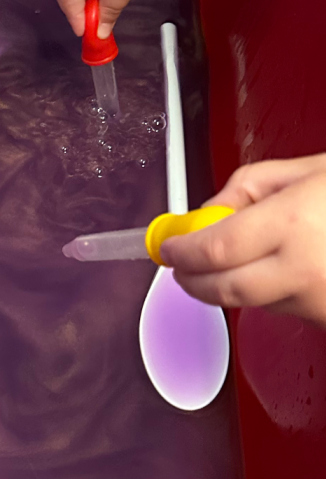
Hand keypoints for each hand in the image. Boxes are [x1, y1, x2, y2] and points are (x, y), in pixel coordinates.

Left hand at [160, 155, 325, 328]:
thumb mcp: (313, 170)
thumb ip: (249, 185)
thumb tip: (208, 212)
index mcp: (294, 222)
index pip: (212, 249)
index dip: (181, 251)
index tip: (168, 247)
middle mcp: (304, 269)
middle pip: (222, 288)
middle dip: (193, 279)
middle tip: (181, 266)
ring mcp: (317, 302)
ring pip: (252, 302)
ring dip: (236, 284)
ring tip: (248, 256)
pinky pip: (285, 309)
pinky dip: (274, 292)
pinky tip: (289, 268)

===

**Work to complete**
Where a line in the records above contains the string "middle", return that line.

**Task answer**
middle mcp: (304, 269)
middle pip: (222, 288)
middle dip: (193, 279)
middle tip: (181, 266)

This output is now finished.